Graham Dale, a native of Raheny, Dublin who emigrated to the US more than 20 years ago, reportedly died fighting alongside the Ukrainian army last Friday, December 8.
The details of Dale’s death in Ukraine are not immediately known, but Ireland’s Department of Foreign Affairs said it is aware of his death and is providing consular assistance.
According to The Irish Times, a friend of Dale's posted on social media "with a heavy heart" announcing the Irish man's death.
“If you knew Graham, you might already be aware that, when the conflict in Ukraine began, he flew over to offer his assistance," his friend wrote.
"He eventually joined the Ukrainian army and tragically lost his life on Friday, December 8th.
“He left this earth exactly the way he wanted to.
"His remains are being transported back to his homeland in Ireland.
"He was the cigarette-smoking, Busch Light-loving marathon runner. The world traveller. The one that couldn’t ask for help for himself so he searched for ways to aid others.
"Graham was not just a friend; he was a brother and a protector.”
After securing a green card, Dale emigrated to the US from Ireland, where he had been a member of Fórsa Cosanta Áitiúil (FCA), in 2000. A year later, he enlisted in the Marines after the 9/11 attacks and went on to serve in Iraq.
In 2008, Dale wrote "The Green Marine: An Irishman's War in Iraq" alongside Irish journalist Neil Fetherstonhaugh.
The synopsis of the book says: "Dubliner Graham Dale, an IT specialist living in Texas, was working as a volunteer with a fire department when he heard that an airplane had hit the World Trade Centre in New York.
"As the tragic events unfolded before his eyes, he suddenly realized that he could no longer remain a spectator in the face of this appalling atrocity. There and then he made a decision that was to affect the rest of his life; he drove to the nearest Military Recruitment Centre and enlisted in the US Marines.

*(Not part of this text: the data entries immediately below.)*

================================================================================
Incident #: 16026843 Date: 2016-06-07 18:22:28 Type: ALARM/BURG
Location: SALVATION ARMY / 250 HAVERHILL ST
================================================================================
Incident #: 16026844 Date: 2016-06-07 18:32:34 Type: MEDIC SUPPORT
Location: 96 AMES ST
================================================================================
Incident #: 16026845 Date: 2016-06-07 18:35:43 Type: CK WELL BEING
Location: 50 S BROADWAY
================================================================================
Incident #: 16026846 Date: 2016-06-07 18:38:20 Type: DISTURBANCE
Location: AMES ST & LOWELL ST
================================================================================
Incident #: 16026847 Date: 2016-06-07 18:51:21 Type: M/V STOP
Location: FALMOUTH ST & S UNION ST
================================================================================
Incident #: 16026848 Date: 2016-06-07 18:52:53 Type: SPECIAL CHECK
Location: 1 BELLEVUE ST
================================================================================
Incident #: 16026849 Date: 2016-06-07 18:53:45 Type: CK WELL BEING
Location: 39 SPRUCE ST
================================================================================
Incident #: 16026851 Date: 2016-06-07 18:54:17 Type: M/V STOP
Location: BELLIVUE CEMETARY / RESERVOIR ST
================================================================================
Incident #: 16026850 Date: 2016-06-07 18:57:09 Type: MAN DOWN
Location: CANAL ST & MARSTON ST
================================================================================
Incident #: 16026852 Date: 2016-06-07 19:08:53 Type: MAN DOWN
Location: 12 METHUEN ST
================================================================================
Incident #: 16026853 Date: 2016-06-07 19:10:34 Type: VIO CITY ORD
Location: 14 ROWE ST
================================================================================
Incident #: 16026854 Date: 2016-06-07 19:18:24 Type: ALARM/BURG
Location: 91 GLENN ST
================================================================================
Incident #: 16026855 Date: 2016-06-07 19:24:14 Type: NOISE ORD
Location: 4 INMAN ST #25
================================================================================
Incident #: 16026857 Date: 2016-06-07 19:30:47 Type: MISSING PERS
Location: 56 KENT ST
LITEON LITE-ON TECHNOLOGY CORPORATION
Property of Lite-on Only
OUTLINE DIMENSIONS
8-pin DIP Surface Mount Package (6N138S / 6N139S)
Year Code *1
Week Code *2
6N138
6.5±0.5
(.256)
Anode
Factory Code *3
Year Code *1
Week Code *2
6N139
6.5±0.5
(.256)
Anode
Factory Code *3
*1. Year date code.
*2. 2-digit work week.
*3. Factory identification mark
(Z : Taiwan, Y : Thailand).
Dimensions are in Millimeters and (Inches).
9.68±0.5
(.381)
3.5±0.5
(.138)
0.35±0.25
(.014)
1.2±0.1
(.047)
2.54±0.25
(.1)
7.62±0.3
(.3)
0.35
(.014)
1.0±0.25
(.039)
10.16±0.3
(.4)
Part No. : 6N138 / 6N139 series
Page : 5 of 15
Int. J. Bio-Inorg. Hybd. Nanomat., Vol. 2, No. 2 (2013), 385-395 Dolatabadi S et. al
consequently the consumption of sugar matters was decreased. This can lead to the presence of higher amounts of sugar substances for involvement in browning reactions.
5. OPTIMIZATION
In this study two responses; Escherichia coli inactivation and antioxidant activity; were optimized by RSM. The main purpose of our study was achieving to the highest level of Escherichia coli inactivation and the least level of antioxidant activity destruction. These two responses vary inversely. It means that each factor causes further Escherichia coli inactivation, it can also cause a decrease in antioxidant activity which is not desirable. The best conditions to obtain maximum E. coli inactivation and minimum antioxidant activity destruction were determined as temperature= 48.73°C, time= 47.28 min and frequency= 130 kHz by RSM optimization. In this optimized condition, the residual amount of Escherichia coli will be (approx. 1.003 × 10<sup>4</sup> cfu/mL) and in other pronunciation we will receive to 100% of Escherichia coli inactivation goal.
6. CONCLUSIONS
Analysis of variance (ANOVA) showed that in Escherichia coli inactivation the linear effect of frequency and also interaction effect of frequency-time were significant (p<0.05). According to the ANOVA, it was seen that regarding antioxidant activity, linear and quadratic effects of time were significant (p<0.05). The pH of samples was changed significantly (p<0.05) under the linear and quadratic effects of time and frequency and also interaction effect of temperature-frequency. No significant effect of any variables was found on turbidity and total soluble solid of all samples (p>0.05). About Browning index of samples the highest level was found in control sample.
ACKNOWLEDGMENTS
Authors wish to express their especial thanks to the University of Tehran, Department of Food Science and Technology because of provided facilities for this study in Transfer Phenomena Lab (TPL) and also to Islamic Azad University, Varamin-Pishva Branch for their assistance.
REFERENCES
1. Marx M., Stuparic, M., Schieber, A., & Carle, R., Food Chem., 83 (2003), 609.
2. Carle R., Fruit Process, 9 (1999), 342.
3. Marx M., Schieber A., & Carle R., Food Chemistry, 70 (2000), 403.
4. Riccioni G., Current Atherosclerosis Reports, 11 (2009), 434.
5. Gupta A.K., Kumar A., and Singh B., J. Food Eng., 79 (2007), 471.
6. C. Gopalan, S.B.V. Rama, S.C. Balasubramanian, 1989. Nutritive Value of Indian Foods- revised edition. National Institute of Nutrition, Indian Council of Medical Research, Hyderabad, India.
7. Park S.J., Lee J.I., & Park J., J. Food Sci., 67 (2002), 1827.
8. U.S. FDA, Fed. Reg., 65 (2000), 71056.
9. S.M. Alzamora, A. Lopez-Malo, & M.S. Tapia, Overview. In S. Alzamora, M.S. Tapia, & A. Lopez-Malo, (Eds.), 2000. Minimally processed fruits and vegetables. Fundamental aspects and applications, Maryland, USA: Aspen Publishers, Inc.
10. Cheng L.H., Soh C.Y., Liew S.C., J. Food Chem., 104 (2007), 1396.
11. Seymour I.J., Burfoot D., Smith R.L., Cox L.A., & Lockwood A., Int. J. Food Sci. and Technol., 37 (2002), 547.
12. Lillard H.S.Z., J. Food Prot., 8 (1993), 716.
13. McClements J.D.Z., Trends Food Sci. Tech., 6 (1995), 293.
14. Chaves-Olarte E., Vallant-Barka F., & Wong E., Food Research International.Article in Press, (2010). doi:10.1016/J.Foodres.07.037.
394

"After surviving months of ‘constant mental and physical torture’ in the notoriously tough ‘Marine Boot Camp’ in San Diego, he joined the ranks of one of the most elite branches of the United States military and two years later found himself patrolling the dangerous wastes of the western desert in war-torn Iraq.
"Throughout his deployment in Iraq, Dale kept a daily journal to give us an astonishing, true account of one man’s fight in the frontline of America’s ‘War on Terror’.
"Told with brutal honesty, he gives us a unique and rare insight from an Irishman, fighting for a foreign military in a very foreign land."
Dale's platoon was hit by a suicide bomber in 2005, an experience that left him with Post-Traumatic Stress Disorder (PTSD).
"When my friend got killed, that was the hardest," Dale told the Irish Independent in 2008. "It's still difficult. Things like that just don't happen every day."
Dale said that despite the PTSD, he was "pretty glad, or content" with the path he had taken.
"I wouldn't take it back. I don't necessarily recommend that way of life, but for me, I stand by the decisions I made."
At the time of his 2008 interview, Dale was back living in the US in, what he called, "one of those anonymous suburbs with a white picket fence" and was thinking about settling down.
In May 2022, however, Dale told local Texas news outlet KXAN that he quit his job, without the customary two weeks' notice, to head to Ukraine to assist the efforts against Russia.
“This is somewhere that I’ve been to on vacation before, I know people from here,” Dale told KXAN.
“To me, this is an attack on all of Europe and I felt compelled with my current skillset and so forth that I could help in any way that I could.”
Dale said had initially planned to assist with the wave of fleeing refugees in Poland, but once there, he said he realized his help was needed more inside the war zone.
At the time of the KXAN report, Dale had most recently been in Dnipro in the eastern part of Ukraine.
Dale said in Ukraine, he met up with a team of other military veterans from both the US and Europe to deliver humanitarian aid, including to orphanages and hospitals.
“We’re providing assistance, we’re making people’s lives more tolerable,” Dale said last year.
“Particularly with the food and medicines that we’re getting delivered to the places that really need them.”
The Irish American said at the time that he’d stay in Ukraine as long as he was needed and would like to transition from a volunteer position to a full-time job.
“You realize that you are the boots on the ground, you are that line in the sand,” Dale said.
“There is no magic government button that presses and millions of resources make themselves available.
"Generally speaking, it’s civilian volunteers stepping up to the plate.
"(They) are the ones that help most with the people during and after these kinds of disasters and wars.”